Data block.
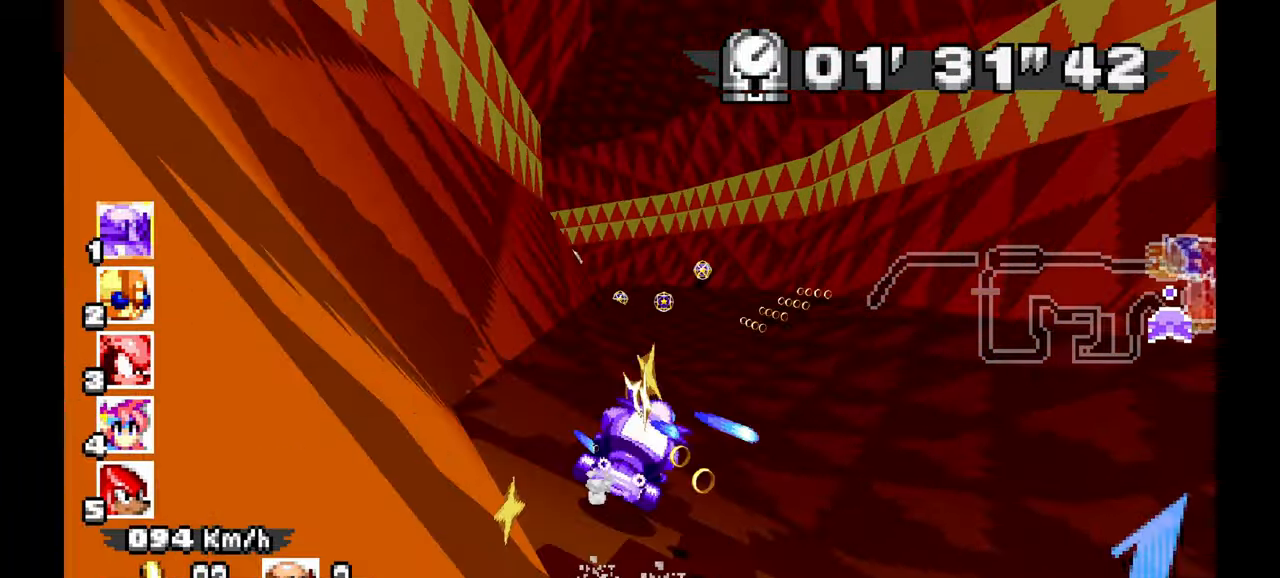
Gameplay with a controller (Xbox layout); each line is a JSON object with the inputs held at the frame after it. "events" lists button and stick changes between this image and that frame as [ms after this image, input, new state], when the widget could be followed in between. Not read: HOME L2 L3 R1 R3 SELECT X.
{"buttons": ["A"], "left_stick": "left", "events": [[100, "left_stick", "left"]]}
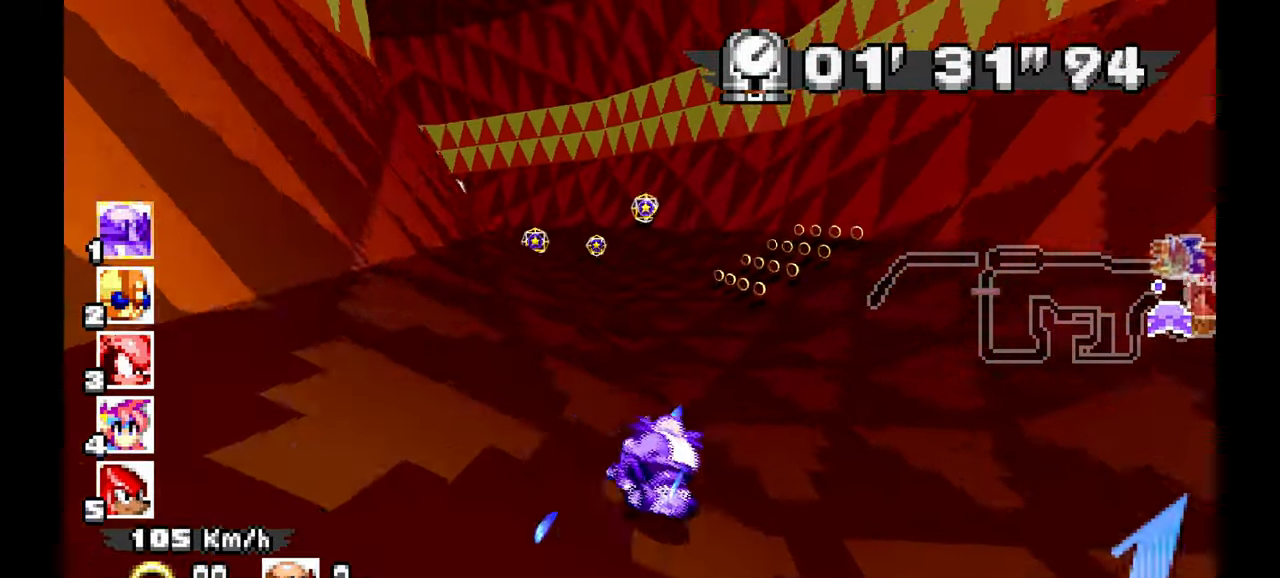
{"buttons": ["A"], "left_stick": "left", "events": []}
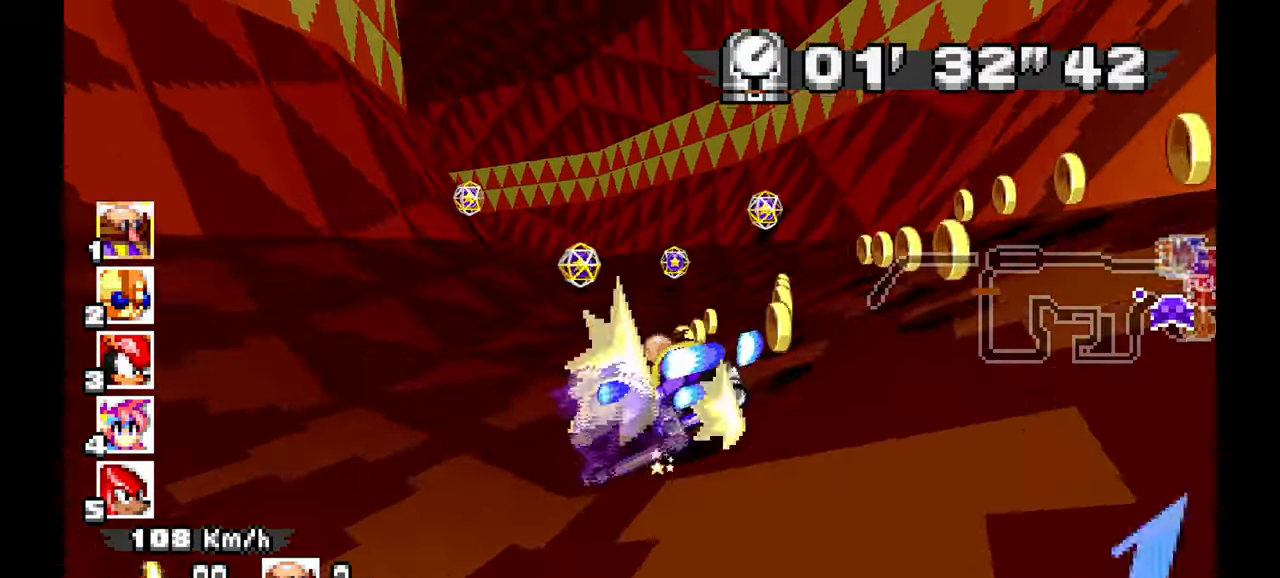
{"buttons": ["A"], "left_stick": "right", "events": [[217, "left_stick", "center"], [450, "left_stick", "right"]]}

Work to be completed. Output the material word for word, omitting its pictures.

Solution to this exercise.
Gameplay with a controller (Xbox layout); each line is a JSON object with the inputs held at the frame after it. "events" lists button and stick changes between this image and that frame as [ms after this image, input, new state], when the widget could be followed in between. Not read: HOME L2 L3 R1 R3 SELECT X.
{"buttons": ["A"], "left_stick": "left", "events": [[100, "left_stick", "left"]]}
{"buttons": ["A"], "left_stick": "left", "events": []}
{"buttons": ["A"], "left_stick": "right", "events": [[217, "left_stick", "center"], [450, "left_stick", "right"]]}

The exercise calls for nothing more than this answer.